I’m swimming-with-mermaids delighted to reveal the cover of my next solarpunk mystery novel, Missing Mermaid. Right now I’m deciding how best to arrange the text on the cover. Do you recommend option one (author name on her tail) or option two (author name and title both up in the sky)?
The illustration is by Nell Fallcard. You can order the ebook, internationally, on the indie site Smashwords after its release on May 24th. You can preorder the book on Amazon. The paperback will come later on Barnes and Noble.
None of you caught it, but apparently AI stole art to make this image. My intention was to hire and fairly pay an illustrator. I sourced Nell Fallcard through Art Station, searching for mermaids, filtering out AI art. She met those criteria. However, I do see that recently she has used AI. Her bio’s did not mention AI art, and on her recent pieces I saw that she had used blender, photoshop, and I was less familiar with AI apps and did not spot those. Reddit users voiced concerns that the art was stolen by AI. I hired an independent artist to look the piece over. She determined it was likely AI. To see her analysis, follow this link.

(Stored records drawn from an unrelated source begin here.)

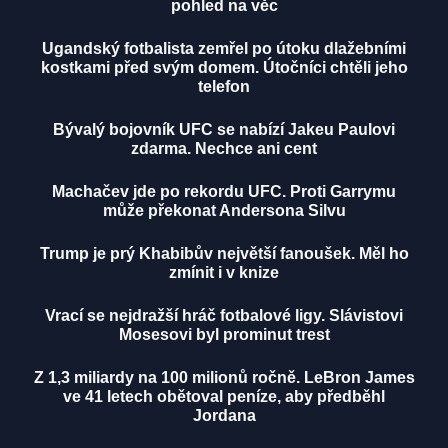
pohled na věc
Ugandský fotbalista zemřel po útoku dlažebními
kostkami před svým domem. Útočníci chtěli jeho
telefon
Bývalý bojovník UFC se nabízí Jakeu Paulovi
zdarma. Nechce ani cent
Machačev jde po rekordu UFC. Proti Garrymu
může překonat Andersona Silvu
Trump je prý Khabibův největší fanoušek. Měl ho
zmínit i v knize
Vrací se nejdražší hráč fotbalové ligy. Slávistovi
Mosesovi byl prominut trest
Z 1,3 miliardy na 100 milionů ročně. LeBron James
ve 41 letech obětoval peníze, aby předběhl
Jordana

Even given her explanation, I find it unlikely I would be detect similar AI thefts. I will have to be more careful in hiring illustrators in future. My graphic designer also used AI art to make a back cover. I caught that and had him redo it. The front cover was not obvious to me. There are few things less solarpunk that stealing work from artists. I will not be publishing my novel with AI art, which means the release date for Missing Mermaid will be postponed. If you know illustrators who would be excited to work on a solarpunk piece featuring mermaids, do tell.
Unfortunately, Nell Fallcard herself made a video defending the use of AI, so I think it’s safe to say that it is an AI assisted image.
I’m sorry you had to find out so close to your release, Marling :(
[email protected] may be a useful resource for finding mermaid artists.
There’s no URL in that link.
It was pretty clearly AI. The braids and tail make no sense
I don’t think that’s so obvious and I would also caution people to not go on witch-hunts on what can clearly be a grey area. Artists assembling images out of various sources is not uncommon and due to the abundance of AI generated images these days they might not even have been aware.
It is IMHO also false to call AI generating images stealing, its a bit more complex than that. But I fully understand and respect if someone doesn’t want to use AI generated imagery over ethical concerns.
Okay well I think your just wrong. Hell, even the law thinks your wrong. Using art as reference can be dangerous if your work is not meaningfully different and you pass it off as your own. Scott Cawthon got into trouble a few years back after one of his hired artists used a fanart model of a version of one or the characters as reference for a promotional piece.